すると、何がが綺麗に通ったような音がこの部屋を包む。
スパーーーン。
ゴロゴロ
そう、ブルーミノタウロスの首が、砲弾のように打ち上げられ床に転がっていった。
その顔は何か恐ろしい者を見たかのように、青い顔が更に血が引いいて青くなていた。
床は、光り輝くもブルーミノタウロスの血に浸されている。
その中、赤いミノタウロスが現れるが、ブルーミノタウロスの首が転がっているが目に入り、一瞬だが、目を丸くしていた。
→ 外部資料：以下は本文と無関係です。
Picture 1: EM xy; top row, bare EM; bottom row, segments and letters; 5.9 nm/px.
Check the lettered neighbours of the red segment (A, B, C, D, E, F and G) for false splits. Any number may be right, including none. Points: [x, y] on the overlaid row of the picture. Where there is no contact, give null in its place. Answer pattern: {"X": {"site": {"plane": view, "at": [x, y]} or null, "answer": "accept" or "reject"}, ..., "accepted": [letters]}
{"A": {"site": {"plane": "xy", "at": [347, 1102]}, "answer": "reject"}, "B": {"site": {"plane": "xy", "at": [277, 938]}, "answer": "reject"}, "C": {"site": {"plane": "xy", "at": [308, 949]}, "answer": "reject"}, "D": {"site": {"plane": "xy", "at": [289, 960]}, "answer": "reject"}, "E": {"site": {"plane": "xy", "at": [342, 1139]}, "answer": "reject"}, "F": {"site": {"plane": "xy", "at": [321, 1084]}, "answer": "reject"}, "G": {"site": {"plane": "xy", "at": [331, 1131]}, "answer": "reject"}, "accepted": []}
「ユカリ、ナツミ!」と俺が大声で呼びかけると、今の状況を把握したらしく武器を強く握りしめ構えた。
二人は既に赤いミノタウロスを鑑定済み。
「レッドミノタウロス……。 ナツミ分かっているわね?」
「えぇ。 あいつに氷の魔法使わなきゃ良いんでしょ」
二人が、武器を構え体制を整えレッドミノタウロスに立ち向かう。
しかし「うん。い……」「電撃の魔法をぉ……」とユカリとナツミは、声を詰まらせていた。
それは、既にレッドミノタウロスの腕や脚、胴体至る所から血が噴き出している。
アガガガガァァァ
喉を唸らせ、立つだけがやっとのレッドミノタウロスは、目の前にいるフェルセを睨む。
目を動かすだけでも苦痛の表情を浮かべている。
そして、力振り絞ってなのか大きな咆哮を上げた途端、頭と首が左右に、まるでダルマ落としのように落ちる。
そして、胴体はそのまま、背中から倒れ、地面が揺れ埃が舞う。
「いつの間に……」
「……」
ユカリとナツミが呆気に囚われていると、再び床が光り輝き模様が浮かび上がる。
光はミノタウロスを形取り、茶色いミノタウロスが現れる。
二本の剣を鞘に収めたフェルセが、「ユカリとナツミで倒せるんじゃない?」と二人の横を通り過ぎて俺の近く前で来る。
「ユカリ。 弱点の雷撃は?」
「たぶん、大丈夫使っちゃって。 交代なしだと思うから」
「了解!!」
ミノタウロスの攻撃を交わしながら斬撃を見事に入れているユカリと、その隙をついてナツミは、電撃の魔法であるライトニングボルトを放っている。
電撃の魔法を喰らっても床は光らないしあの、模様も現れない。
ミノタウロスは、状況を理解したのか鼻息を荒くし、ユカリだけ集中して攻撃をしている。
ミノタウロスの持つ菜切り包丁とユカリの剣が激しくぶつかり合うが、動作が大きいミノタウロスに対し、それよりも細かく動けるユカリは手数多くしてミノタウロスに傷を負わせる。
その傷からナツミの電撃魔法が入り、傷口を大きくさせて血が大量に吹き出してきた。
次第に、激しくぶつかり合っていた金属の音がしなくなり、多くなってきたのはミノタウロスの悲痛の声。
それも直ぐに無くなり、ミノタウロスは白目して膝から倒れる。
刃が上になっている歯切り包丁に倒れ、首がゴロゴロと転がり壁に当たる。
喜ぶ二人に、次第に消えるミノタウロスの体。
ガチャりと奥の扉をみる俺たちであった。